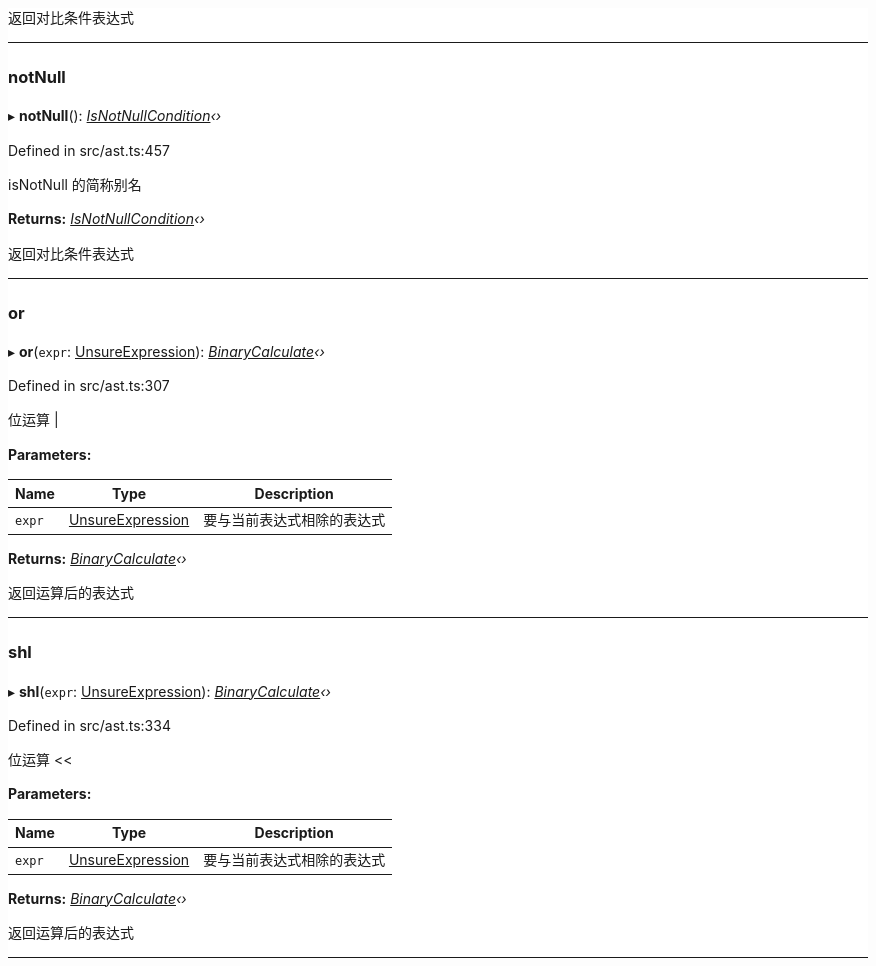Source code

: 返回对比条件表达式

___

###  notNull

▸ **notNull**(): *[IsNotNullCondition](_ast_.isnotnullcondition.md)‹›*

Defined in src/ast.ts:457

isNotNull 的简称别名

**Returns:** *[IsNotNullCondition](_ast_.isnotnullcondition.md)‹›*

返回对比条件表达式

___

###  or

▸ **or**(`expr`: [UnsureExpression](../modules/_ast_.md#unsureexpression)): *[BinaryCalculate](_ast_.binarycalculate.md)‹›*

Defined in src/ast.ts:307

位运算 |

**Parameters:**

Name | Type | Description |
------ | ------ | ------ |
`expr` | [UnsureExpression](../modules/_ast_.md#unsureexpression) | 要与当前表达式相除的表达式 |

**Returns:** *[BinaryCalculate](_ast_.binarycalculate.md)‹›*

返回运算后的表达式

___

###  shl

▸ **shl**(`expr`: [UnsureExpression](../modules/_ast_.md#unsureexpression)): *[BinaryCalculate](_ast_.binarycalculate.md)‹›*

Defined in src/ast.ts:334

位运算 <<

**Parameters:**

Name | Type | Description |
------ | ------ | ------ |
`expr` | [UnsureExpression](../modules/_ast_.md#unsureexpression) | 要与当前表达式相除的表达式 |

**Returns:** *[BinaryCalculate](_ast_.binarycalculate.md)‹›*

返回运算后的表达式

___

──────────────────────────────

#### WORK ORDER:
Wherever a line in the data above holds the word "UnsureExpression", copy that line.

#### RESPONSE BELOW:
▸ **or**(`expr`: [UnsureExpression](../modules/_ast_.md#unsureexpression)): *[BinaryCalculate](_ast_.binarycalculate.md)‹›*
`expr` | [UnsureExpression](../modules/_ast_.md#unsureexpression) | 要与当前表达式相除的表达式 |
▸ **shl**(`expr`: [UnsureExpression](../modules/_ast_.md#unsureexpression)): *[BinaryCalculate](_ast_.binarycalculate.md)‹›*
`expr` | [UnsureExpression](../modules/_ast_.md#unsureexpression) | 要与当前表达式相除的表达式 |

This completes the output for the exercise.